__WHAT THE TASK REQUIRES__
Repeat the listing from its first line down to the line that contains "тацији Републичке изборне комисије и у", and stop after that line.
BEGIN EXTRACTED MATERIAL
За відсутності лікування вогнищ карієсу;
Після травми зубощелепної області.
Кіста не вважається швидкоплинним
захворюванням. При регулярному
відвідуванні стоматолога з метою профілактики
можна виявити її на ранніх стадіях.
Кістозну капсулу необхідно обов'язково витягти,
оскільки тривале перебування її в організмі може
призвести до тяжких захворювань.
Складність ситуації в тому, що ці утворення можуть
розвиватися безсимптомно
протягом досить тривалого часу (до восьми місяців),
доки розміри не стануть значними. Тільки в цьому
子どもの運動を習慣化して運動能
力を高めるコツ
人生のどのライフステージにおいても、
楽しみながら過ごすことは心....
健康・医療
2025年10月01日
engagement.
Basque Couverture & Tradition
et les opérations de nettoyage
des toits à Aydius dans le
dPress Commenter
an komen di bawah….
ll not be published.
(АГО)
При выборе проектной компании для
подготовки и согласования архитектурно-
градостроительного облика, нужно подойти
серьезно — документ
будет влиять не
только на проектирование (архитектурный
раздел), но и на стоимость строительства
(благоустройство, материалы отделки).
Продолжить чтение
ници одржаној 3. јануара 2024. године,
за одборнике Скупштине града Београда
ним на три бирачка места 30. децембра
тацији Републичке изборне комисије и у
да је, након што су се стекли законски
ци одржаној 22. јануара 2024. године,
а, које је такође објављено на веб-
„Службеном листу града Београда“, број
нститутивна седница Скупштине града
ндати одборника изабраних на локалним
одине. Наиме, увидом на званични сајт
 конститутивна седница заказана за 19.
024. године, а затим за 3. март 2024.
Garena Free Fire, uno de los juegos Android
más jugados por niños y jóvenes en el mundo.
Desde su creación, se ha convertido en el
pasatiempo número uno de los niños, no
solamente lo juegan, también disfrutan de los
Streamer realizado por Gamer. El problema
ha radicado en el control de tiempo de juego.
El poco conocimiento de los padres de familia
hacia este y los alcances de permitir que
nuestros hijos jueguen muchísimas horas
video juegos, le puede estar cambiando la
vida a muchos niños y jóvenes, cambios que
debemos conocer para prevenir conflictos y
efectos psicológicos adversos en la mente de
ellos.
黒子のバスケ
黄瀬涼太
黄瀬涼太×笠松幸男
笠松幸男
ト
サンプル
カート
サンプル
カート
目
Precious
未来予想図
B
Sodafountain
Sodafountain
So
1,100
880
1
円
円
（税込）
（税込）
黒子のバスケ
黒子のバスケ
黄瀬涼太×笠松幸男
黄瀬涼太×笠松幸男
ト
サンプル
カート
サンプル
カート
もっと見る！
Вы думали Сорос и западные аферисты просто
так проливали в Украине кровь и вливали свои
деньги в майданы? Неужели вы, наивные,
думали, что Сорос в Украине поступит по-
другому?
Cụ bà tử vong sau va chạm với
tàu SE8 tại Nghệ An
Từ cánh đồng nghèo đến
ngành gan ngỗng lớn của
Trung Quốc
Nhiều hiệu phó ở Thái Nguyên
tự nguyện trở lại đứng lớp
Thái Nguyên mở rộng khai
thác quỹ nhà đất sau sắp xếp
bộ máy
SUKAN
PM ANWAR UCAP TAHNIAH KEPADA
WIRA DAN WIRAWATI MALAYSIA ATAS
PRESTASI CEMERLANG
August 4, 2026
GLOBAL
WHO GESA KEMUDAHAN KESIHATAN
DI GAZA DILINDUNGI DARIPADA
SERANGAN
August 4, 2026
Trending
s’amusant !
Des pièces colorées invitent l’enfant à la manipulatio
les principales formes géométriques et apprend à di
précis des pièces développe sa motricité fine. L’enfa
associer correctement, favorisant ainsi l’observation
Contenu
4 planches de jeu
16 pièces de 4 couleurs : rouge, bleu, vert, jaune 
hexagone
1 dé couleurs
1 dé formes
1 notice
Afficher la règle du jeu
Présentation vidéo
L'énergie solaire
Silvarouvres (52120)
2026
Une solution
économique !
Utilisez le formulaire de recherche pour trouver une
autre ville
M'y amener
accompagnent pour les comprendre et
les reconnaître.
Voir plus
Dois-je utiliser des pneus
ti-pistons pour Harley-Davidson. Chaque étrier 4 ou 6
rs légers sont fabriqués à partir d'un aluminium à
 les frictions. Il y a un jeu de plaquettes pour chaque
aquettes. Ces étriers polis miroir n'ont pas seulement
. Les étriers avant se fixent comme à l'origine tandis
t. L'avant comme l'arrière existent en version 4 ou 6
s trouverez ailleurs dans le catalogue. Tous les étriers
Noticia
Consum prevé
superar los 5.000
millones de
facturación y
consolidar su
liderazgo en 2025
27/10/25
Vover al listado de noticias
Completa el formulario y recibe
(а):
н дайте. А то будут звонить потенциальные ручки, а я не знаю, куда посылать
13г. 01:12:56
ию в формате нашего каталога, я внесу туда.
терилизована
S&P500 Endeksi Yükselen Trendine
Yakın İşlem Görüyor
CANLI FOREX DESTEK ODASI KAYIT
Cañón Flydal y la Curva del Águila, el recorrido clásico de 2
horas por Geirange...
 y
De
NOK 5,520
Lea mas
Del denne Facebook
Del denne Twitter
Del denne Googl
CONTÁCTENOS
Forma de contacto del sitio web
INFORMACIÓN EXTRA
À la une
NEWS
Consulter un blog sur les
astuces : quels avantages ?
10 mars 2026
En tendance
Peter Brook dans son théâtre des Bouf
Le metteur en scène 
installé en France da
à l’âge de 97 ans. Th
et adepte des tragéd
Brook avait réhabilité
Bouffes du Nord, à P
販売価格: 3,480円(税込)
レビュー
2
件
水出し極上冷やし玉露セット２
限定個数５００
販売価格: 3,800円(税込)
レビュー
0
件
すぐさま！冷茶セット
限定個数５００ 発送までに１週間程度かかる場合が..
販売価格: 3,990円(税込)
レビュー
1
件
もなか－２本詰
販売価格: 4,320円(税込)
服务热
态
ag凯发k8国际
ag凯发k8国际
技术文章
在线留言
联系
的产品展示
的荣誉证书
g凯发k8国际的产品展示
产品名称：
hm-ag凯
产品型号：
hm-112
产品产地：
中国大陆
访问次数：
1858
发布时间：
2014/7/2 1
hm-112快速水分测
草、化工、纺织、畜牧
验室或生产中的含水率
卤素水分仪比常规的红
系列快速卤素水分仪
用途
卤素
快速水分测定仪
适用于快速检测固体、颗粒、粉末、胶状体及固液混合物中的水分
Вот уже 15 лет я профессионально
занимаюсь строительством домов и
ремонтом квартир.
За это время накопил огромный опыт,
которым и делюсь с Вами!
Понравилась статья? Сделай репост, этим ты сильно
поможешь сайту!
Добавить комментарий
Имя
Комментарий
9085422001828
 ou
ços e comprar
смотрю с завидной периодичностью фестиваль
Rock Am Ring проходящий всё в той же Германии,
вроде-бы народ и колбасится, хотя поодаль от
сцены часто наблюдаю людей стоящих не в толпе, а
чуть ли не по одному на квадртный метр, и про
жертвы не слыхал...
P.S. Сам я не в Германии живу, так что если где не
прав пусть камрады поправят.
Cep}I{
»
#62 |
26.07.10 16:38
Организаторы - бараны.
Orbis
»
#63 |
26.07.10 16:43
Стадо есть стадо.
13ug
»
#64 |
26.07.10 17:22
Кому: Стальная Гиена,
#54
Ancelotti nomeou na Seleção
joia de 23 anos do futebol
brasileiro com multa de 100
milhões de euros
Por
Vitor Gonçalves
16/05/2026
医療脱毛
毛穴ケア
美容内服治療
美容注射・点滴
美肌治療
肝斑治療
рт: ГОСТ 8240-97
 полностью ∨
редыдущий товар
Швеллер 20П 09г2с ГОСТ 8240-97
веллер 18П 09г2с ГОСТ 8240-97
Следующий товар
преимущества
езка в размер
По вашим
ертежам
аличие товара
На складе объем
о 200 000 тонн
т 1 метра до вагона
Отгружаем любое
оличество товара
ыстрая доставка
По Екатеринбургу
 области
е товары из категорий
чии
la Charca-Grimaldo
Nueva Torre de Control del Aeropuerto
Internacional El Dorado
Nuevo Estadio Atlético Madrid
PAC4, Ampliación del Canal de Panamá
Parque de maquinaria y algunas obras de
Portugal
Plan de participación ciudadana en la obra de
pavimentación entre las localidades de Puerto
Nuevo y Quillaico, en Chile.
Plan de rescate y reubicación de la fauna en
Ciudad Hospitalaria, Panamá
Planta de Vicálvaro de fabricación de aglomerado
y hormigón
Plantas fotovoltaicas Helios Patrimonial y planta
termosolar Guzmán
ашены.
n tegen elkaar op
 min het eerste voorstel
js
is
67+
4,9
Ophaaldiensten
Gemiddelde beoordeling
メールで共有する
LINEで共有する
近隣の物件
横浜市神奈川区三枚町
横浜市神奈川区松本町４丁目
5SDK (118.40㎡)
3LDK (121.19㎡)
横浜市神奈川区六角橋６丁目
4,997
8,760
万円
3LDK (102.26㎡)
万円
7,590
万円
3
END EXTRACTED MATERIAL
__YOUR RESPONSE__
За відсутності лікування вогнищ карієсу;
Після травми зубощелепної області.
Кіста не вважається швидкоплинним
захворюванням. При регулярному
відвідуванні стоматолога з метою профілактики
можна виявити її на ранніх стадіях.
Кістозну капсулу необхідно обов'язково витягти,
оскільки тривале перебування її в організмі може
призвести до тяжких захворювань.
Складність ситуації в тому, що ці утворення можуть
розвиватися безсимптомно
протягом досить тривалого часу (до восьми місяців),
доки розміри не стануть значними. Тільки в цьому
子どもの運動を習慣化して運動能
力を高めるコツ
人生のどのライフステージにおいても、
楽しみながら過ごすことは心....
健康・医療
2025年10月01日
engagement.
Basque Couverture & Tradition
et les opérations de nettoyage
des toits à Aydius dans le
dPress Commenter
an komen di bawah….
ll not be published.
(АГО)
При выборе проектной компании для
подготовки и согласования архитектурно-
градостроительного облика, нужно подойти
серьезно — документ
будет влиять не
только на проектирование (архитектурный
раздел), но и на стоимость строительства
(благоустройство, материалы отделки).
Продолжить чтение
ници одржаној 3. јануара 2024. године,
за одборнике Скупштине града Београда
ним на три бирачка места 30. децембра
тацији Републичке изборне комисије и у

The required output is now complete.